June 13, 2017 - 17:41 By Korea Herald
Harassed people of the American workplace, listen and learn.

James Comey has something to teach you.

Last week, a lot of us thought former FBI Director Comey’s interactions with President Donald Trump were eerily reminiscent of the kind of harassment many women experience in the workplace.

Comey said he felt uneasy in meetings with Trump.

Trump, he said, tried to get him alone and then asked him to do things that made him squirm.

And then, when Comey appeared Thursday before the Senate Intelligence Committee, he was treated in a way that was reminiscent of how the Senate Judiciary Committee treated Anita Hill so many years ago, when she alleged sexual harassment by Supreme Court nominee Clarence Thomas.

Why didn’t you speak out at the time? Why did you take phone calls from him after that? Why didn’t you quit?

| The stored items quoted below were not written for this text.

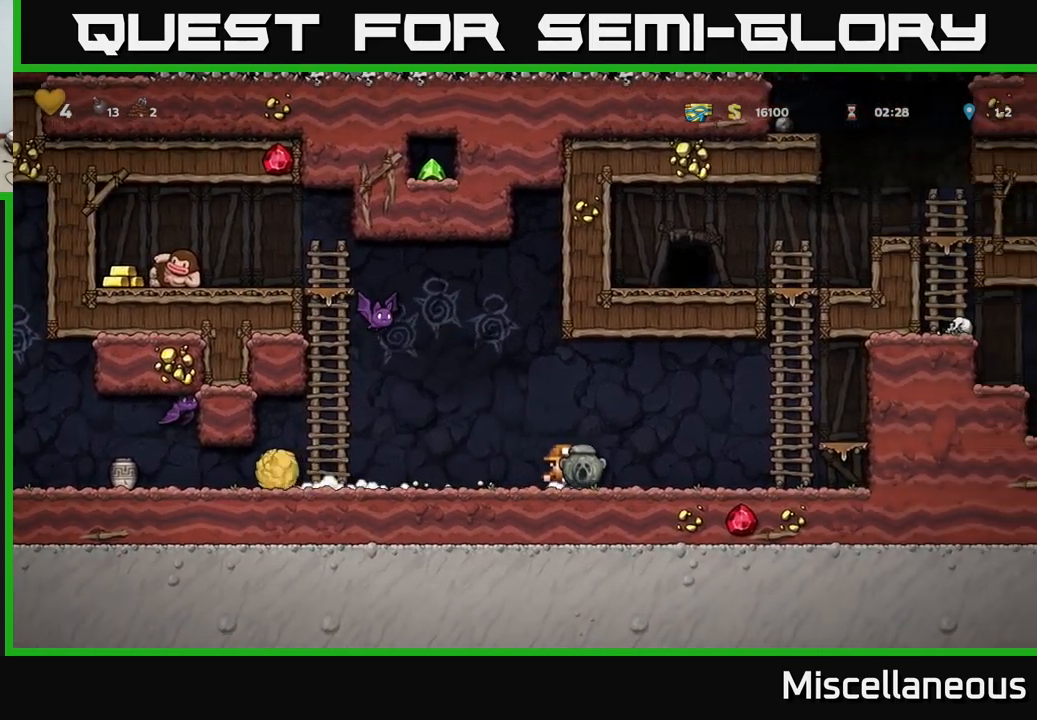
{"dt_ms": 500, "buttons": ["DPAD_LEFT"], "events": [[16, "DPAD_DOWN", "down"], [33, "DPAD_RIGHT", "up"], [116, "X", "down"], [200, "X", "up"], [316, "DPAD_DOWN", "up"], [483, "DPAD_LEFT", "down"]]}
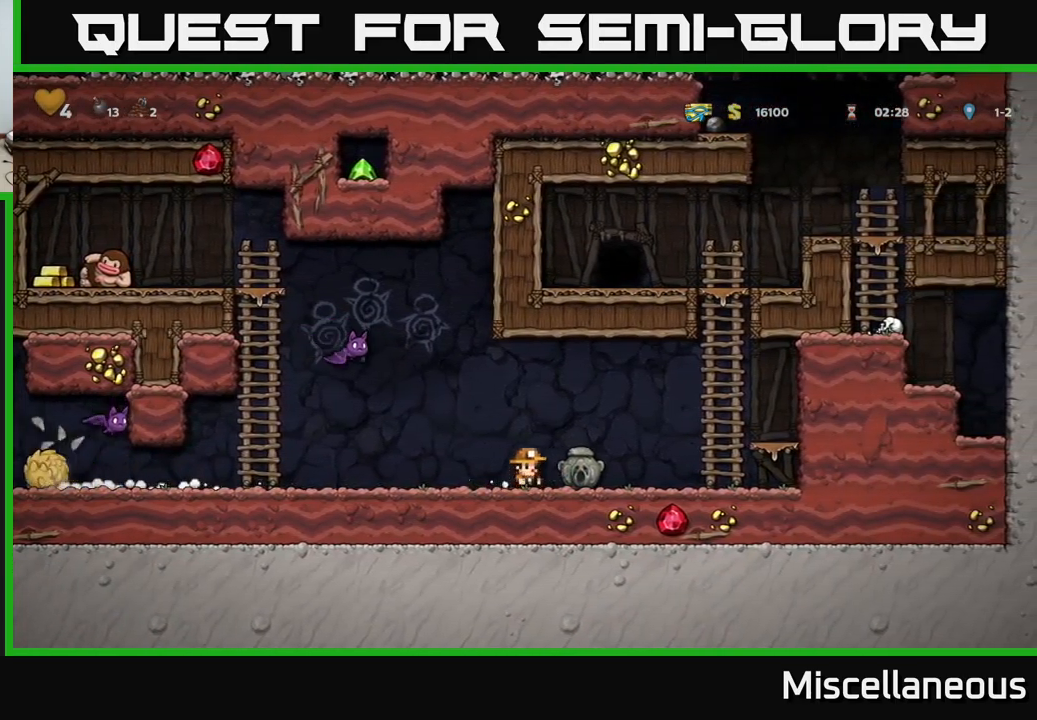
{"dt_ms": 500, "buttons": ["A", "X"], "events": [[100, "DPAD_LEFT", "up"], [400, "A", "down"], [416, "X", "down"]]}
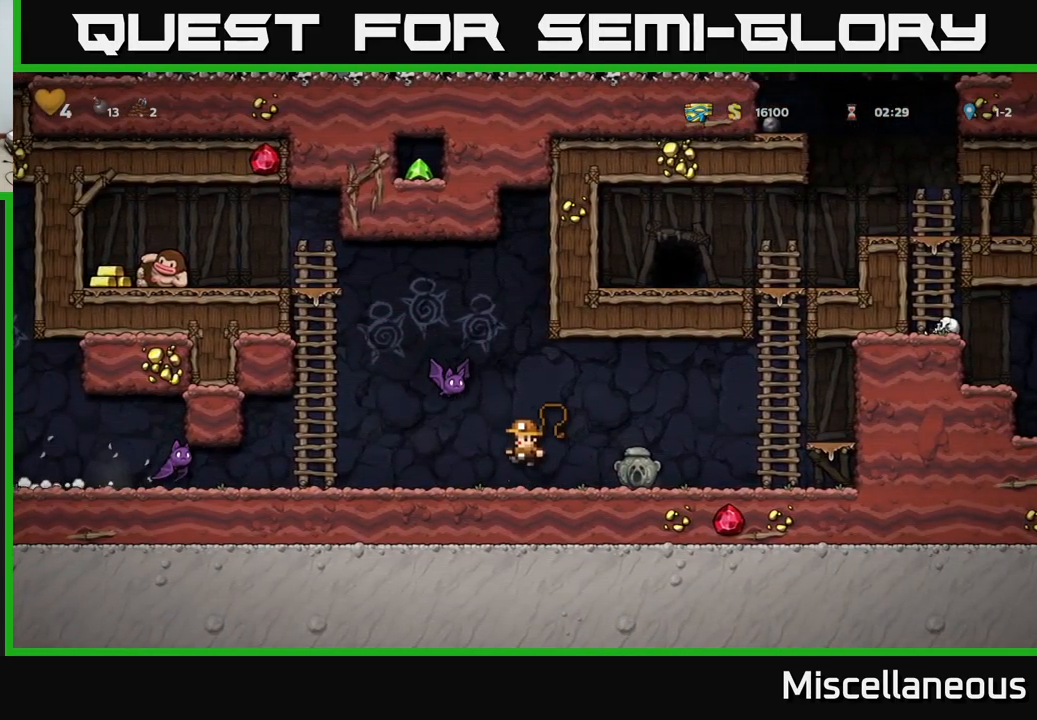
{"dt_ms": 500, "buttons": ["DPAD_LEFT"], "events": [[150, "X", "up"], [183, "A", "up"], [416, "DPAD_LEFT", "down"]]}
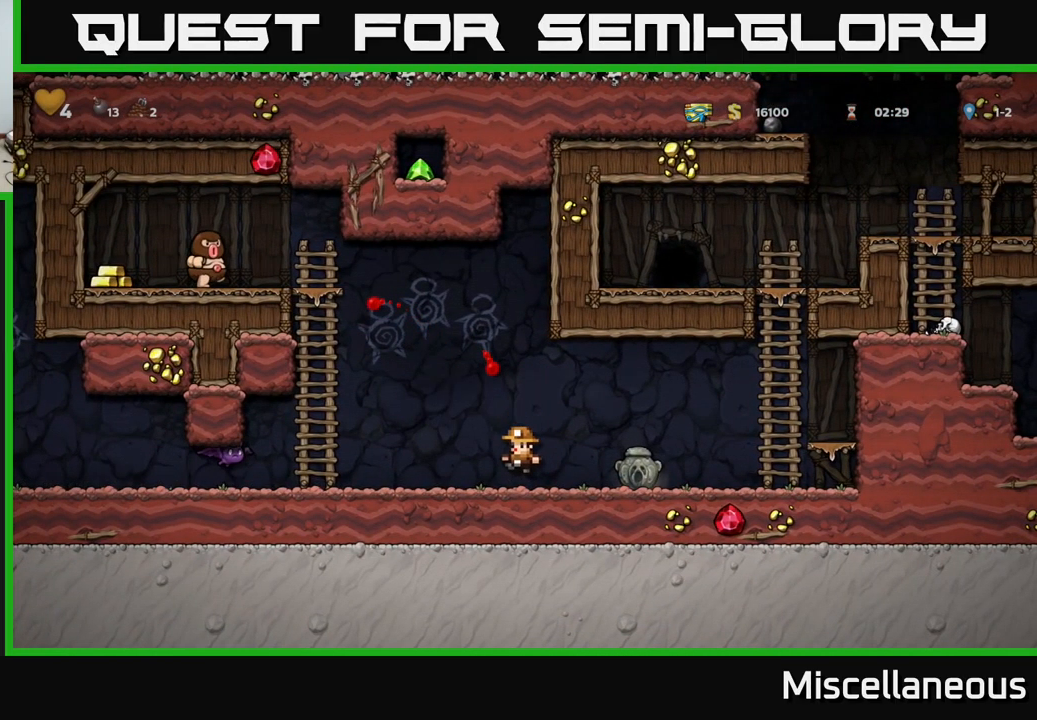
{"dt_ms": 500, "buttons": ["DPAD_RIGHT"], "events": [[166, "X", "down"], [316, "X", "up"], [366, "A", "down"], [366, "DPAD_LEFT", "up"], [400, "A", "up"], [483, "DPAD_RIGHT", "down"]]}
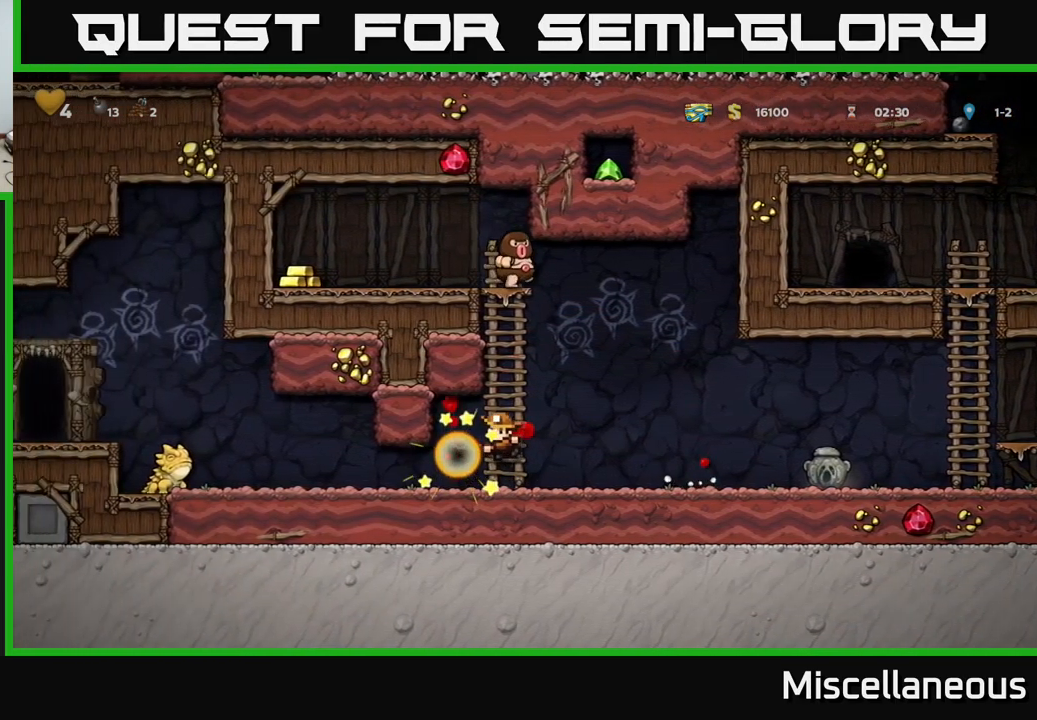
{"dt_ms": 500, "buttons": ["DPAD_RIGHT"], "events": [[16, "DPAD_RIGHT", "up"], [350, "DPAD_RIGHT", "down"]]}
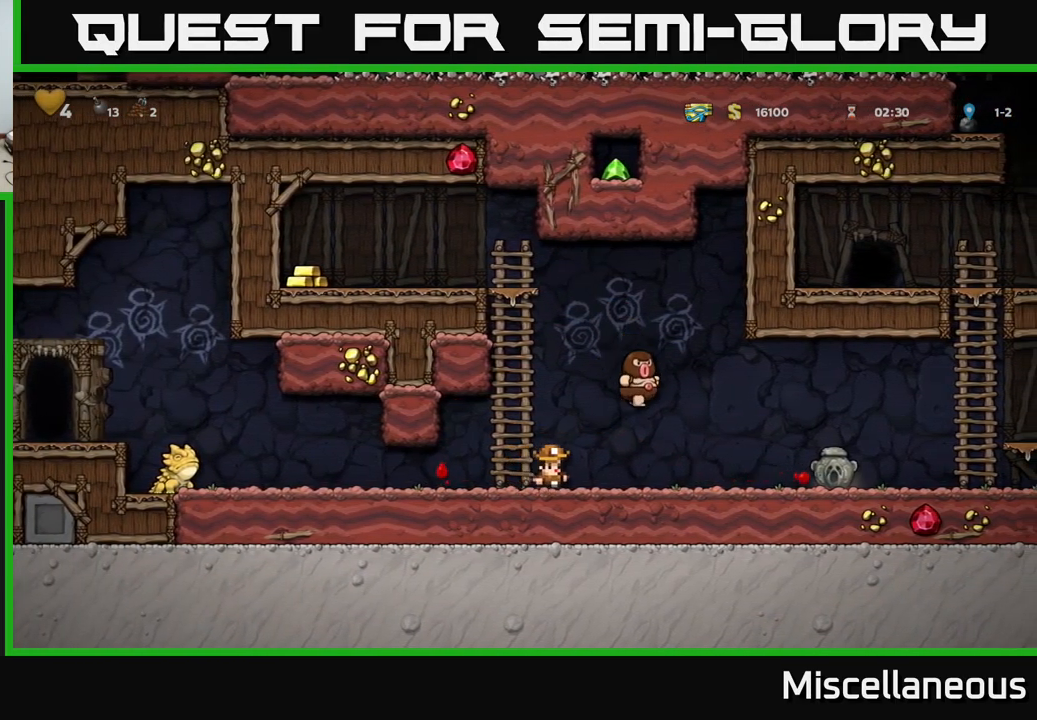
{"dt_ms": 500, "buttons": [], "events": [[33, "X", "down"], [183, "X", "up"], [216, "DPAD_RIGHT", "up"], [266, "DPAD_LEFT", "down"], [383, "DPAD_LEFT", "up"]]}
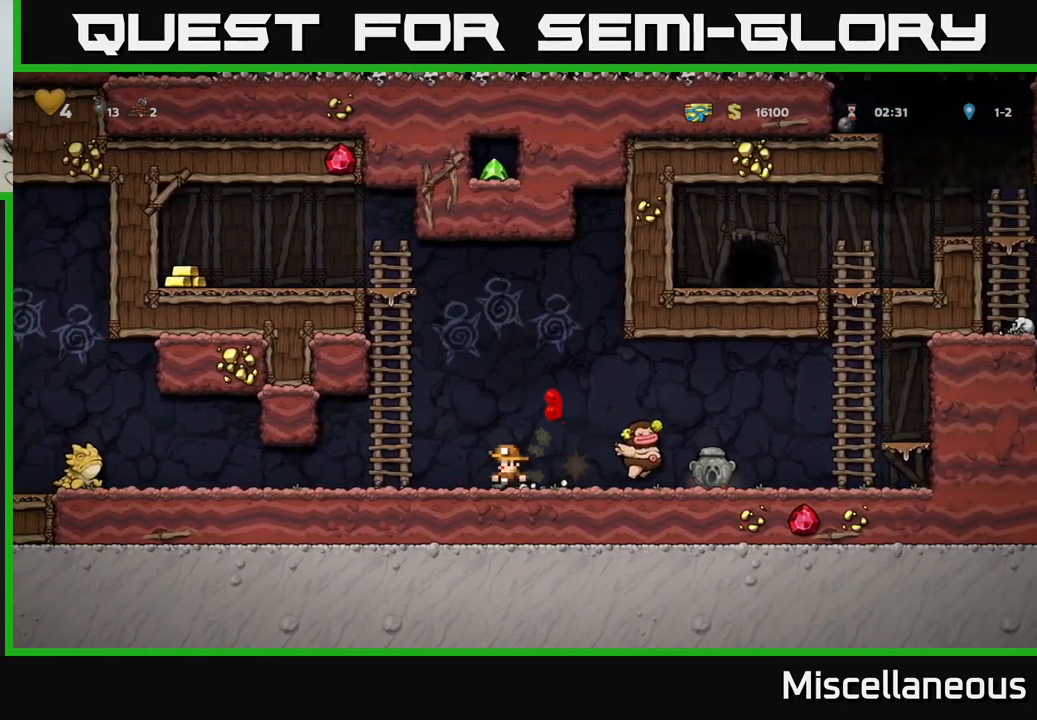
{"dt_ms": 500, "buttons": ["DPAD_DOWN"], "events": [[83, "DPAD_RIGHT", "down"], [450, "DPAD_DOWN", "down"], [466, "DPAD_RIGHT", "up"]]}
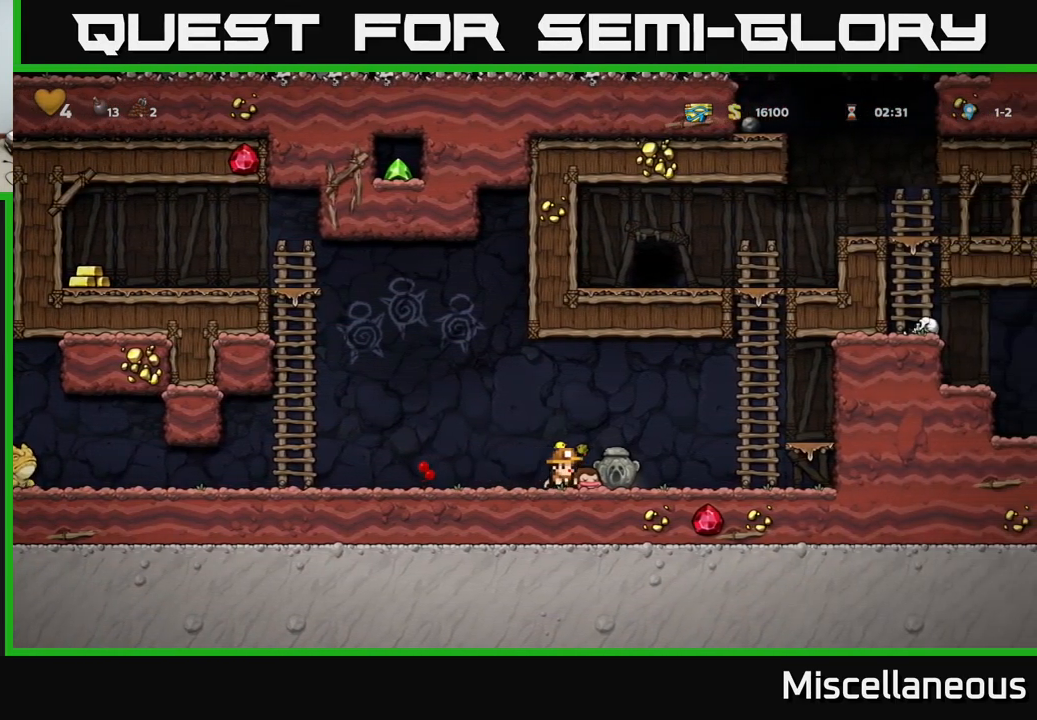
{"dt_ms": 500, "buttons": [], "events": [[16, "DPAD_LEFT", "down"], [16, "X", "down"], [33, "DPAD_DOWN", "up"], [100, "X", "up"], [183, "X", "down"], [216, "DPAD_LEFT", "up"], [233, "X", "up"]]}
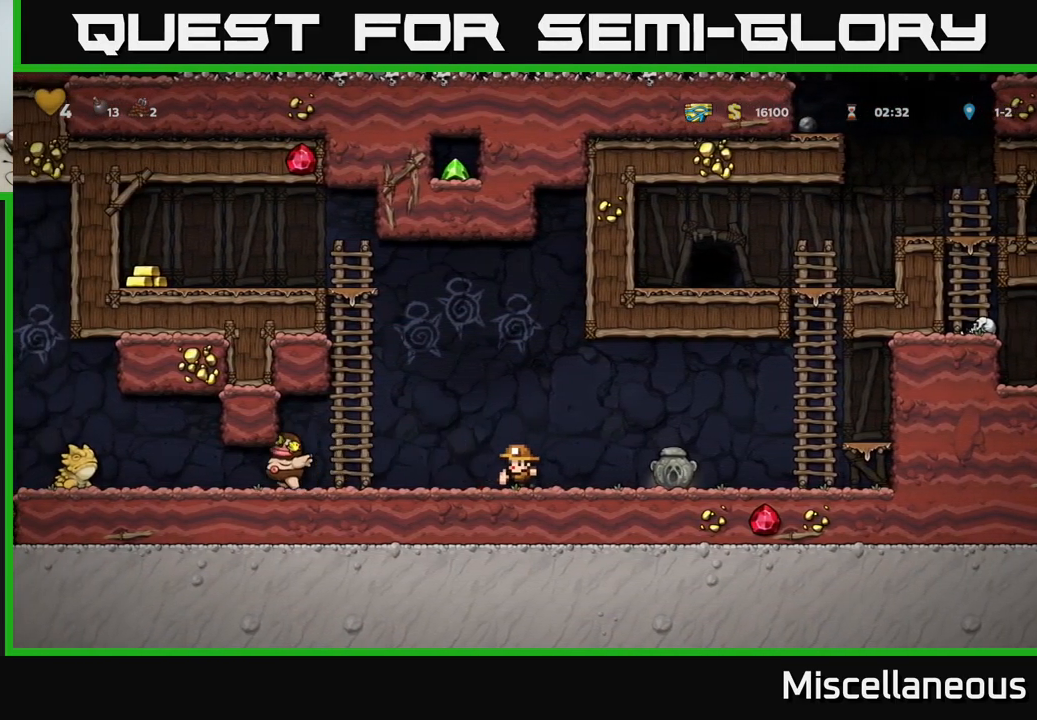
{"dt_ms": 499, "buttons": ["DPAD_RIGHT"], "events": [[282, "DPAD_RIGHT", "down"]]}
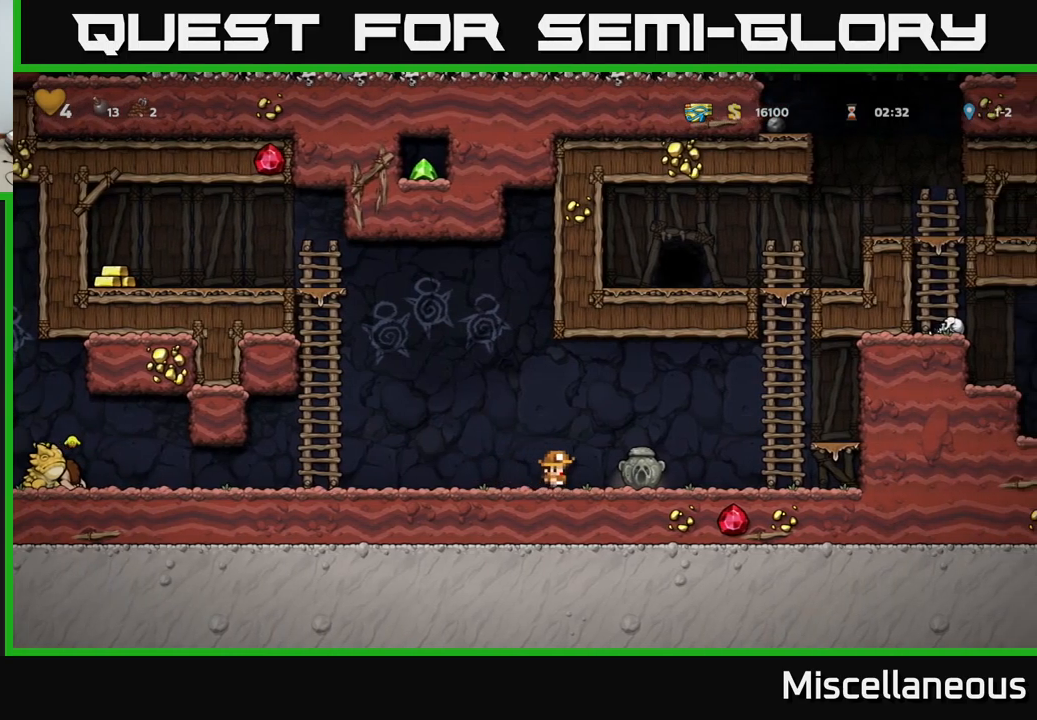
{"dt_ms": 500, "buttons": ["DPAD_LEFT"], "events": [[83, "DPAD_RIGHT", "up"], [100, "DPAD_DOWN", "down"], [233, "X", "down"], [283, "X", "up"], [350, "DPAD_DOWN", "up"], [417, "DPAD_LEFT", "down"]]}
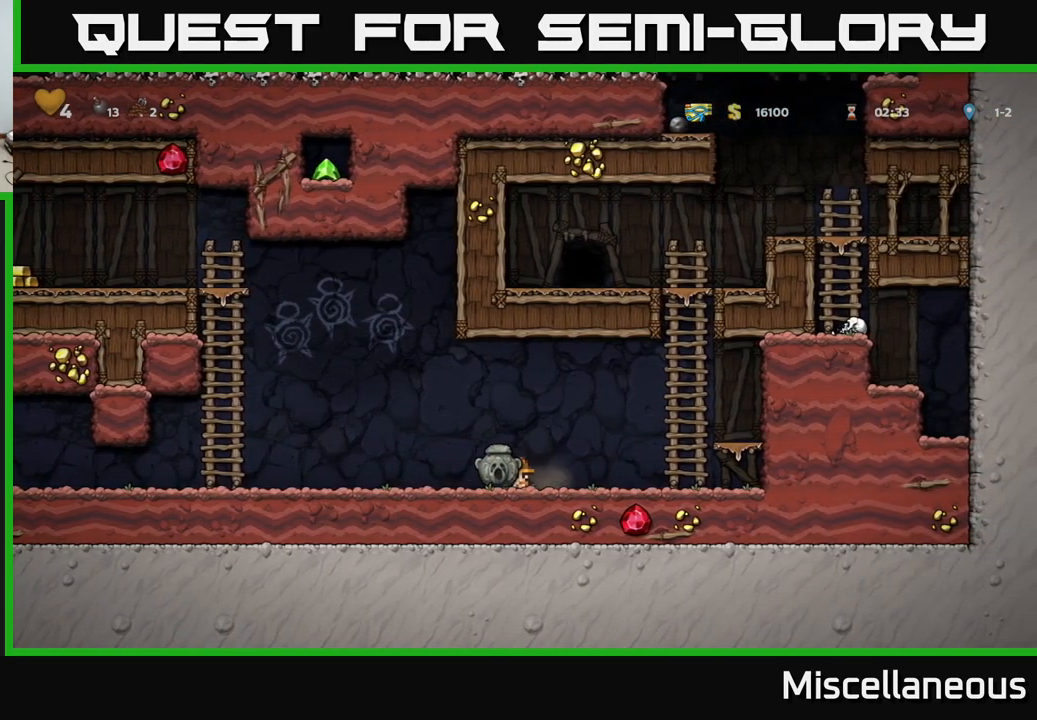
{"dt_ms": 500, "buttons": ["A", "DPAD_LEFT"], "events": [[500, "A", "down"]]}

“You’re big, you’re strong,” said Sen. Dianne Feinstein. “I know the Oval Office and I know what happens to people when they walk in. There is a certain amount of intimidation. But why didn’t you stop and say, ‘Mr. President, this is wrong and I cannot discuss this with you?’”

“Great question,” Comey replied. “Maybe if I were stronger I would have. I was so stunned by the conversation that I just took it in.”

But now, after reading and rereading Comey’s written statement to the Senate Intelligence Committee and closely watching his testimony Thursday, I’m inclined to change my view of the dynamic between Comey and Trump.

Yes, Trump behaved like a classic harasser. But Comey, far from the confused underling he portrayed himself as, skillfully entrapped his ultimate boss.

I believe that Comey, a seasoned prosecutor, was not nearly as flustered by his meetings with Trump as he claims. Nor do I believe he was stunned into silence by Trump’s requests for the FBI to drop its investigation into former national security adviser Mike Flynn’s ties to Russia. What Trump did was wrong and perhaps even criminal.

But unlike most victims of workplace harassment, Comey was not suffering in silence.

Instead, he was playing a long game, one for which he is uniquely qualified. This guy has a steel spine.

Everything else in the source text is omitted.